**What is being asked**
When you reproduce the listing, keep every word as it is and drop the pictures.

**Source material**
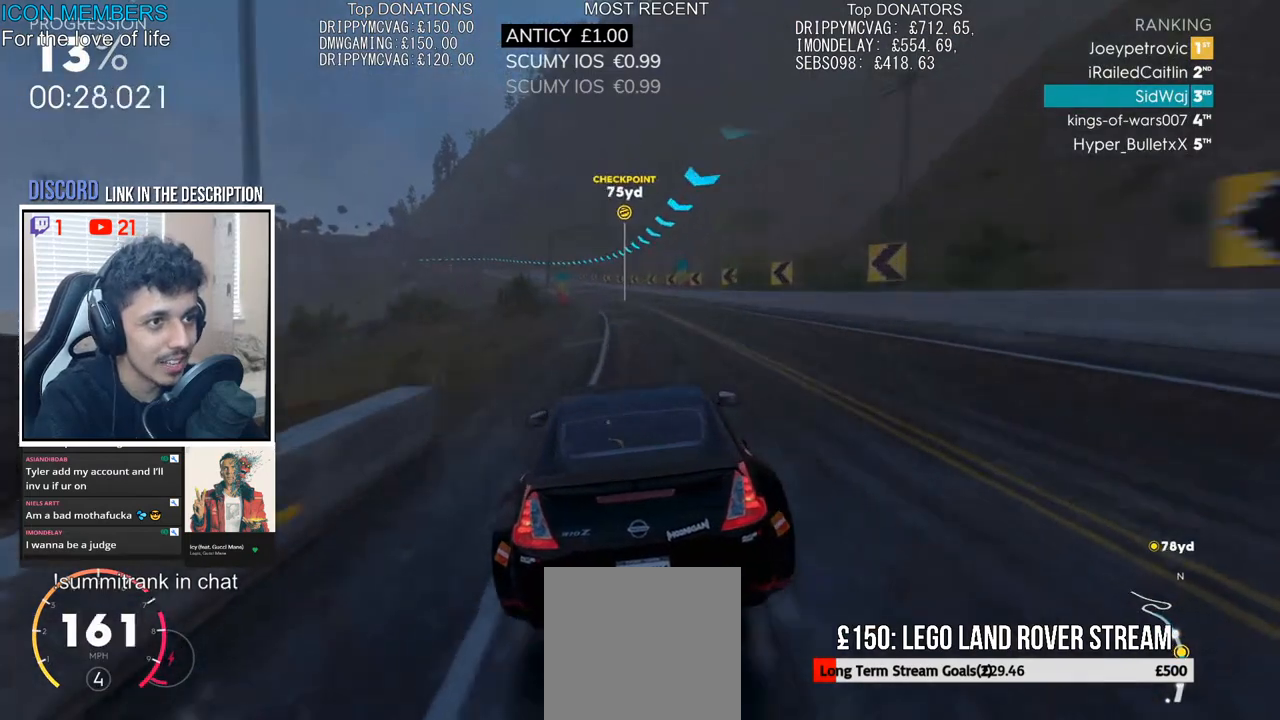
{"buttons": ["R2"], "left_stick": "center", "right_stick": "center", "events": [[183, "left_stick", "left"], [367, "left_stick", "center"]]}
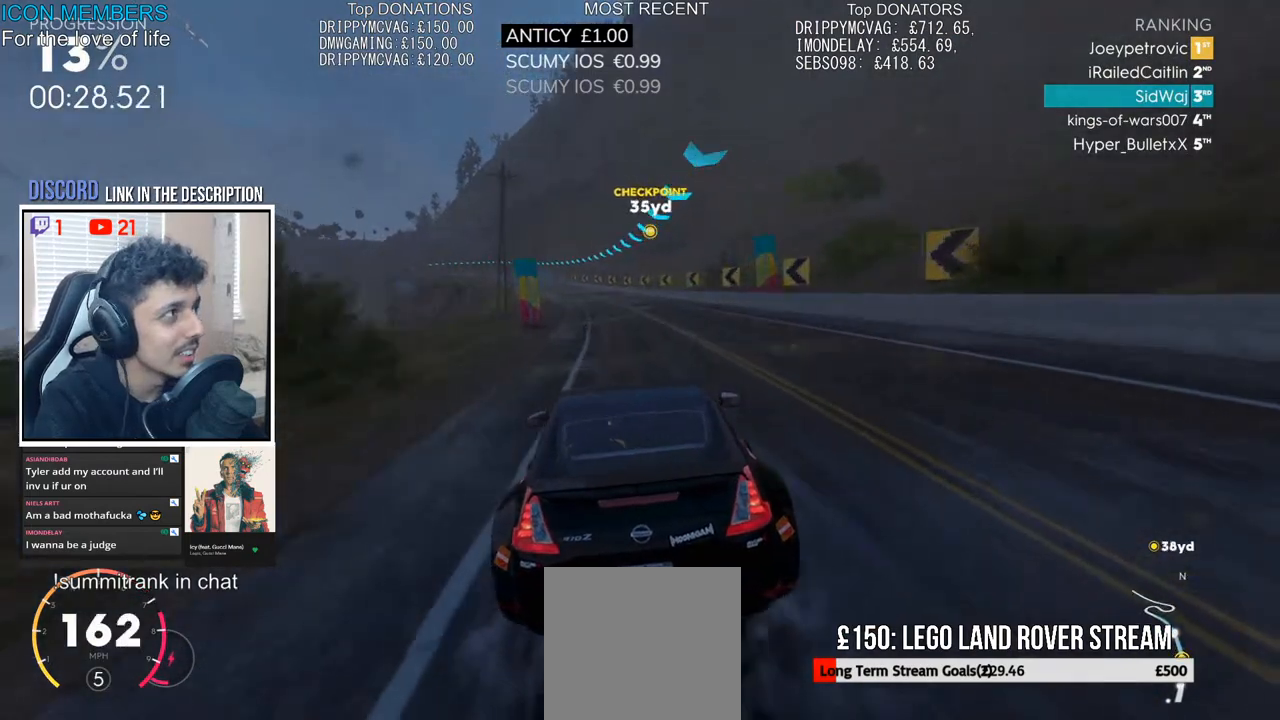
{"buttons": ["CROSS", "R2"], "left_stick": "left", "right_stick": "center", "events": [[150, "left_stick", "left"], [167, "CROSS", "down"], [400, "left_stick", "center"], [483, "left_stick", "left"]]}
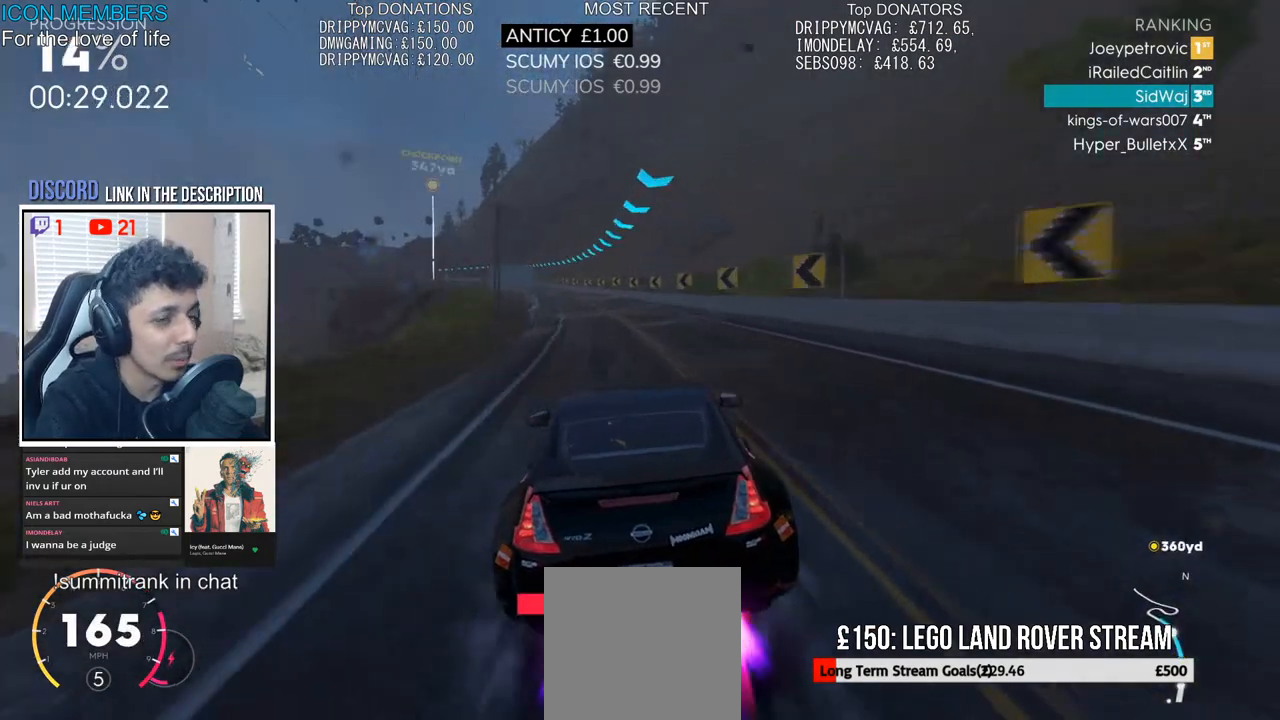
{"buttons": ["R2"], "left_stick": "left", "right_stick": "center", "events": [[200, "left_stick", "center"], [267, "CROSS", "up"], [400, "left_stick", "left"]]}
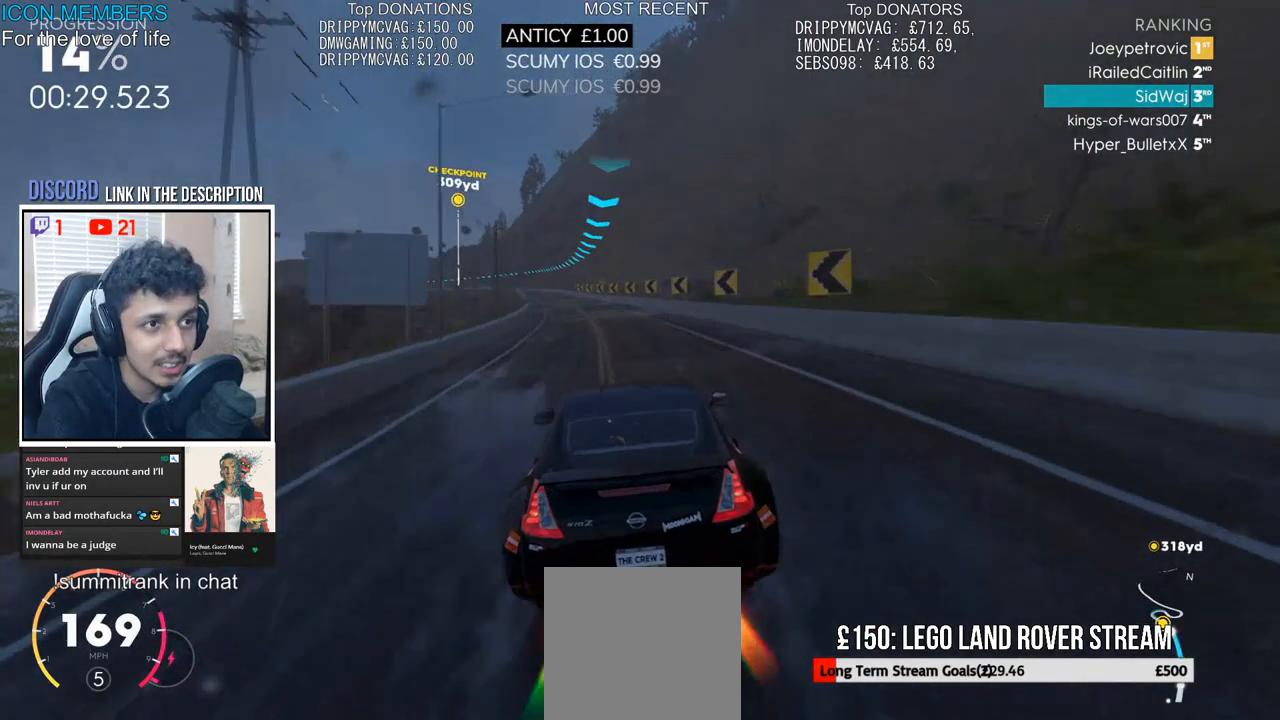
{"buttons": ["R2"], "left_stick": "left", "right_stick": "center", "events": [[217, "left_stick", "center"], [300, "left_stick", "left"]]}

**Solution below**
{"buttons": ["R2"], "left_stick": "center", "right_stick": "center", "events": [[183, "left_stick", "left"], [367, "left_stick", "center"]]}
{"buttons": ["CROSS", "R2"], "left_stick": "left", "right_stick": "center", "events": [[150, "left_stick", "left"], [167, "CROSS", "down"], [400, "left_stick", "center"], [483, "left_stick", "left"]]}
{"buttons": ["R2"], "left_stick": "left", "right_stick": "center", "events": [[200, "left_stick", "center"], [267, "CROSS", "up"], [400, "left_stick", "left"]]}
{"buttons": ["R2"], "left_stick": "left", "right_stick": "center", "events": [[217, "left_stick", "center"], [300, "left_stick", "left"]]}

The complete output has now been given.